New bike time!

So while that ass String puts on multimedia interspeciesal extravaganzas (no, interspeciesal is not a bloody word, but then, neither is irregardless -which I hear daily), It takes me all day to get pictures to bloody show up. Dammit! However, I now have it all figgered out.

Well, the big announcement today is that the new ride is finished and has been delivered to the fleet.

badge

Please note the matching braided cable there. Thank you.

So here’s skinny:

The platform is IRO Cycles’ lovely Angus frame. Just imagine a Soma Rush with a threaded headset. Originally, she was to be a veritable spread of ooh-ooh parts, but as the budget mushroomed, tough decisions were made. Most notably, I cheaped out on the Hubs. Gone are the dreamed-of black Phil Woods, and here are the IRO hubs. They’re good hubs mind you, the same model as the Harris Cyclery hubs in fact. The other deep cut was the decision to replace the MKS track pedals with some good ol’ Wellgos. I had considered getting the Custom Nuevo Wides, but Mr. Pedalstrike scares me. A lot. This is a fixed-gear after all here.

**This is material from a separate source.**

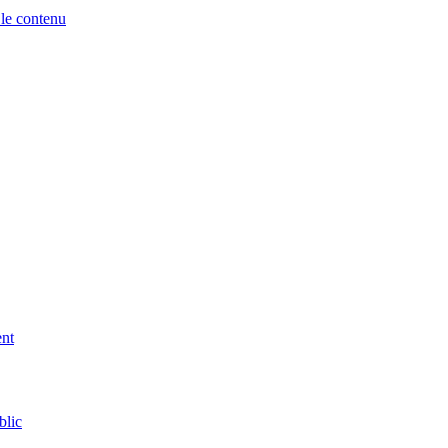
 le contenu
ent
blic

By fixed gear, all you non-bikies, I mean that this thing does not coast. If the rear wheel is turning, so are the pedals. That’s all there is to it. Slowing is achieved by resisting the rotation of the pedals, and in an emergency/steep hill encounter, aided by a front brake. Many consider this the “purest” form of biking, but I find the sort of hierarchial thinking implied there unnecessary. I came to it as a result of years of curiousity and the lure of extraordinarily low maintenance. I’ve noodled about on some friends’ fixed gears and found it very strangely rapturous. So here we are.

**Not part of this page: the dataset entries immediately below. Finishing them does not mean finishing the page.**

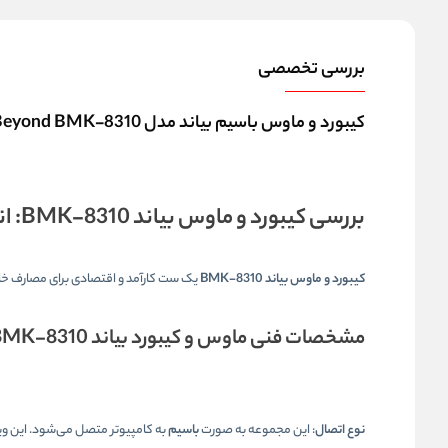
بررسی تخصصی
کیبورد و ماوس باسیم بیاند مدل Beyond BMK-8310
بررسی
کیبورد و ماوس بیاند BMK-8310
: ا
کیبورد و ماوس بیاند BMK-8310
یک ست کارآمد و اقتصادی برای مصارف خانگ
مشخصات فنی
ماوس و کیبورد بیاند BMK-8310
نوع اتصال
: این مجموعه به صورت
باسیم
به کامپیوتر متصل می‌شود. این ویژگی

Right then, so first off, this bugger is light. Compared to the long-suffering, steel-rimmed, junk-dangling, crap-tubed Norco, it’s liiiiight. I’ve not weighed it yet, but it’s at least three pounds lighter than my old Kona, and a good ten pounds lighter than the abovementioned beater. The first time I shouldered it to go up the stairs here at Fort Pri, I nearly began sobbing, as the horror my right shoulder has become so accostumed to never came.

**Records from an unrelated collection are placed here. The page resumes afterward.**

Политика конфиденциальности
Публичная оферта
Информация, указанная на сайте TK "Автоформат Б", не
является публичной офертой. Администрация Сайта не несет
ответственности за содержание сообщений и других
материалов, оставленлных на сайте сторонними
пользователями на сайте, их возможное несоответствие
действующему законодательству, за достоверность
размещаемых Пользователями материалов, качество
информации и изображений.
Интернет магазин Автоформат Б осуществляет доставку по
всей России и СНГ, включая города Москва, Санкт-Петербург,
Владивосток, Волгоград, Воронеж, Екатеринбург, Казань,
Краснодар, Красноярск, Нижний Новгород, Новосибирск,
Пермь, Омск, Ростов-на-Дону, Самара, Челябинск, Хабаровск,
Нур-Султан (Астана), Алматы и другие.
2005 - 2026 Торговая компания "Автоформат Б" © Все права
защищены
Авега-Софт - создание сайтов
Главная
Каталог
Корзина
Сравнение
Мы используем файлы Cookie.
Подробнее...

Early missions out of The Shire headed to The Drive or the Isle of Gran have yielded both moments of unadulterated joy and periods of terror. As I’d said to Milktruck in an email a while back, fixed-gears are like little fascists; “Oh, you don’t want to pedal now? PEDAL NOW!” Momentary lapses in the pedalling motion, say to scratch you arm or adjust yourself on the saddle are responded to with an immediate and most unpleasant reminder. In severe cases you will be hauled off the thing and maimed, but this happens very, very rarely. I pedal almost all the time anyway, even while braking, so it’s been good so far.

Something that all will no doubt be amused by is the gear ratio I’m running over here. At pickup time, my bikeshop homies grinned and said, “Oh, the gear, well, you’re a heavy mileage logger, and it’s a flat city, sooo…” I knew then I was in trouble.
43/15.
Saving you the math, that’s just over eighty-three gear inches. That’s a fucking track gear. Basically y’all, the higher the gear, the faster you go and the more work it takes to get there and slow back down. The gear inches refer to how big the wheel would theoretically be if you had no gears at all, as in those direct-drive “high wheel” bikes of the last century. Conventional wisdom says that “safe” is around fifty-five to seventy-five inches for street riding. Eighty-three? Uhh…
Here, I’ll get away with it, but in Halifax or San Fran a gear that tall would KILL your ass. Going up the hills is fine, it’s going down them that holds all the potential carnage. But I’ve got my brake, and really, it’s madly high rpm spinning that would send me into a bloody heap first.

spello

Yes, that’s spelled wrong. But european languages are fucking hard when anata wa are Japanese ne? They make the best bars in the world, so be nice. And after all, that is how it’s pronounced.

cow butt

My rapidly aging ass is worth it. Plus the leather treatment process is a relaxing activity that smells good. How often can you say that?

bikecrib

Those bar ends are going to be naked until my Japanese grips arrive. And yes, that’s where they pay me to be all fucking day.

Now, how long before my first crash on this fine new machine? The ECIAD betting pool is on one month, at fifty bucks. Bastards.